Compilation principle learning introduction
Why do the university courses open compilation principles? This course is concerned about the principle and technical issues of compiler. It seems that the computer's basic field is not in the side, but the principle of compilation has been a compulsory course of the University undergraduate, and it has become a must-have for graduate entrance examination. Compilation principles and technologies are essentially an algorithm problem. Of course, because this problem is very complex, its solution algorithm is relatively complicated. Our data structure and algorithm analysis is also the algorithm, but the basic algorithm, in order to say that the algorithm is introduced, and the principle of compilation This course is to compare the algorithm. In the 1950s, the compiler has been considered a very difficult thing, and the first Fortran compiler is said to have taken 18 years. While people try to write compilers, many theoretical and technologies related to compilation are born, and these theories and technologies are more worth more than one actual compiler. Just like mathematicians to solve the famous Gotbach guess, although there is no final solving problem, there is a lot of books of many famous families.
Recommended reference book
Although the compilation theory has developed to today, there has been a more mature part, but as a college student, it is still too difficult to write a compiler like Turboc C, Java. Not only written compilers, this course is also difficult to learn compilation.
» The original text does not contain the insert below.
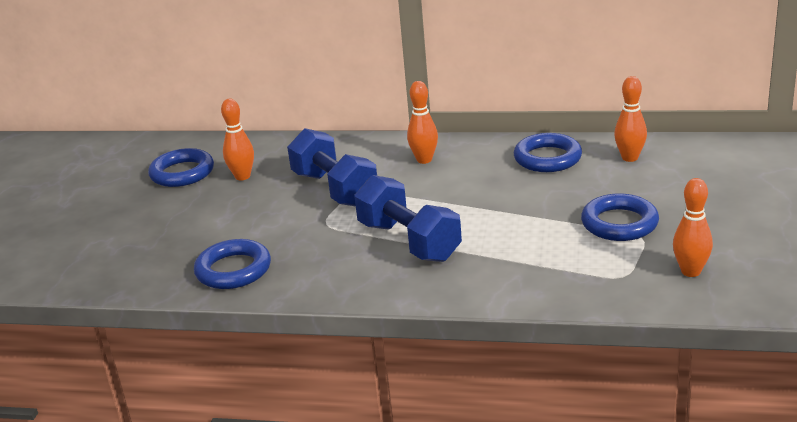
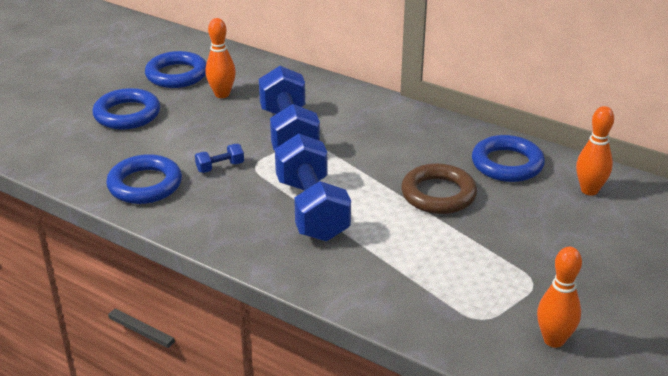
camera: 20 degrees right, 5 degrees up
(294, 234) = (220, 167): none -> blue dumbbell
(424, 160) = (390, 128): orange bowling pin -> none
(509, 197) = (438, 194): none -> brown ring
(619, 223) = (523, 260): blue ring -> blue ring (127, 114)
It is because of compilation principles to learn relatively difficult, then there are good teachers and good textbooks. Teachers are not what we can change, but we can read it in our own wishes. I recommend a few good compilation textbooks. The books I recommend are classic textbooks in foreign countries, because in the domestic textbooks, I really haven't found satisfactory.
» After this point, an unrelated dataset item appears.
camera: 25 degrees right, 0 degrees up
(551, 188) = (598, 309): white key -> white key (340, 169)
The first book is called "Compilers Principles, Techniques, And Tools", and another loud name is the dragon book. The reason is that there is a red dragon on the cover of this book, but also because this book is really too famous in the basic field of compilation, so many foreign scholars are directly named Dragon Book. Recently, the Machinery Industry Press has published the Chinese version of this book, name is called "Compilation Principle". The book is more early, probably completed in 85 or 86, one of the authors is also a famous Bell Lab scientist. The core compilation principle inside the inside has not changed, so it has been to today, its value is extraordinary. The biggest feature of this book is that through an actual small example, put the rough content of the compilation principle, so that many of the compilation principles have a very fast, and know why there will be these theories, how Use these theories. And this is what I feel the lack of domestic textbooks. Therefore, the domestic textbook is not writer who is willing to self-study. In short, it is half a day, but I don't know what is used inside.
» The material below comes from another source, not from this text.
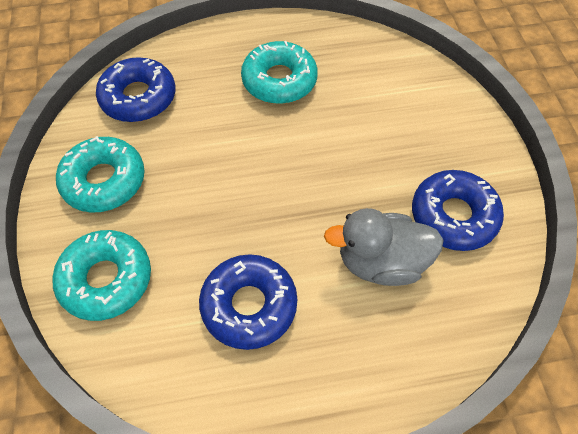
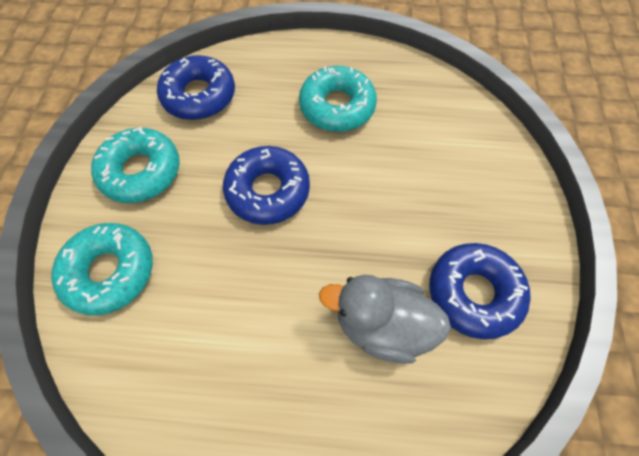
camera: 15 degrees right, 5 degrees up
(249, 305) = (234, 336): blue donut -> blue donut (268, 191)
The second book is originally called "Modern Compiler Design", Chinese name is "Modern Compile Program Design". The book is from the People's Posts and Telecommunications Press. This book is more concerned about the practice of compilation principles, and a lot of actual program code is given in the book, and there are many actual compilation technical issues, etc. Another feature of this book is its "modern". In traditional compilation principles, you can't see algorithms such as "garbage collection" in Java. Because Java's explanation executive language is only popular in recent years. If you want to learn the theoretical knowledge of compilation principles, then you must see the previous dragon book, if you want to do an advanced compiler yourself, then you have to see this "modern compilation program design".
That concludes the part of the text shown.